Do you understand what a massive impact that has been? It has disrupted one of the largest industries on the planet, which is drug trafficking.
So speaking of echo chambers…
Overall economic productivity didn't shoot up in the last decade despite the dramatic progress we had in software and hardware (e.g. [1]), and it's not clear that AI/ML will dramatically change that. Yes searching pictures on my iphone by text is convenient and Netflix recommendations might be more addictive, but the path from that to ubiquitous economic prosperity, safety, and comfort (the technoutopia many here are striving for) is not clear at all. It's also not very clear if those marginal improvements are worth the substantial share of total human brainpower thrown at them.

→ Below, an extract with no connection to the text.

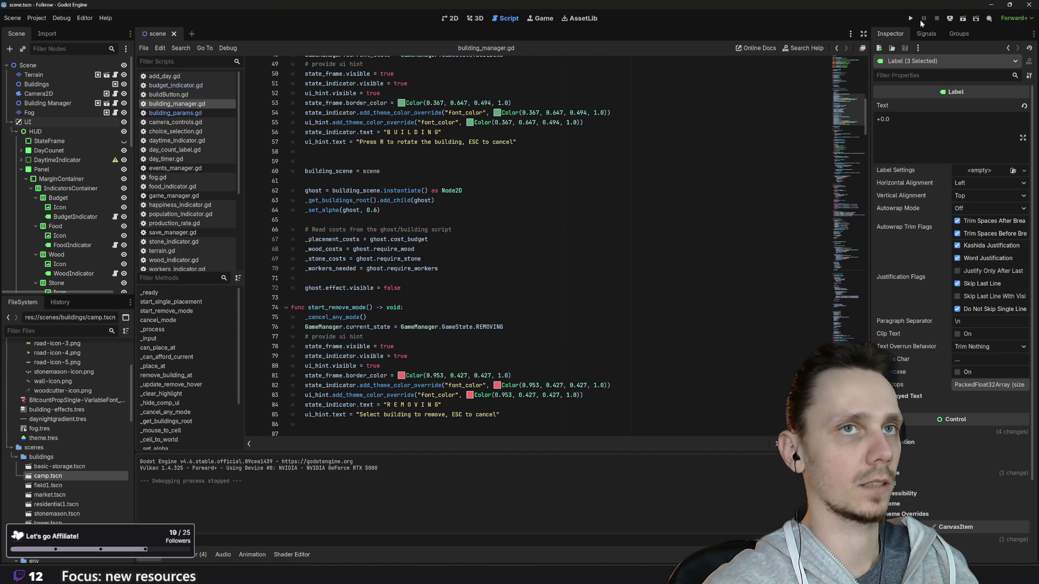
click(911, 18)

[1] https://www.aei.org/economics/good-news-bad-news-on-us-produ...
AI is just like crypto, but better!
Not sure that's reaaaaaaaaaally going to bring people around.Nope. The hype around AI by the AI bros is totally similar with the crypto bros back then.
> AI/ML is creating utility everywhere in our lives - speech to text, language translation, recommendation engines, relevancy ranking in search, computer vision...
Yet I guarantee that you don't trust any of their outputs for any serious applications and you need to constantly check for it's reliability since its output is often wrong, inaccurate or even outright nonsense. You don't trust it yourself, which that is the problem of this entire hype cycle.
On top that, it is all at the expense of the planet getting incinerated with no efficient alternatives to counter the amount of extreme waste of resources that these systems are consuming. [1] [2]
> Crypto never amounted to anything beyond a currency for black market transaction, a vehicle for speculation, and a platform for creating financial scams.
'never'
So Moneygram, Stripe, Checkout.com, etc using it is 'never amounted to anything'? If it was only for financial scams, all of them would have stopped using it a long time ago.
They simply didn't because financial scams on a transparent public ledger is a scammers nightmare and sounds like a very poor platform for creating financial scams.
But maybe you need to look outside of the AI bubble and see the trillions of dollars in which the banks have allowed in actual black market transactions by criminals in the FinCEN files [0] which is nothing compared to crypto.
[0] https://www.standard.co.uk/tech/ai-chatgpt-water-usage-envir...
[1] https://www.nytimes.com/2020/09/20/business/fincen-banks-sus...
[2] https://gizmodo.com/chatgpt-ai-water-185000-gallons-training...
Both don't seem to work.
no
calling something "hype" should not be a stand-in for data
Consider how power structures (eg nation states) may change in such a future.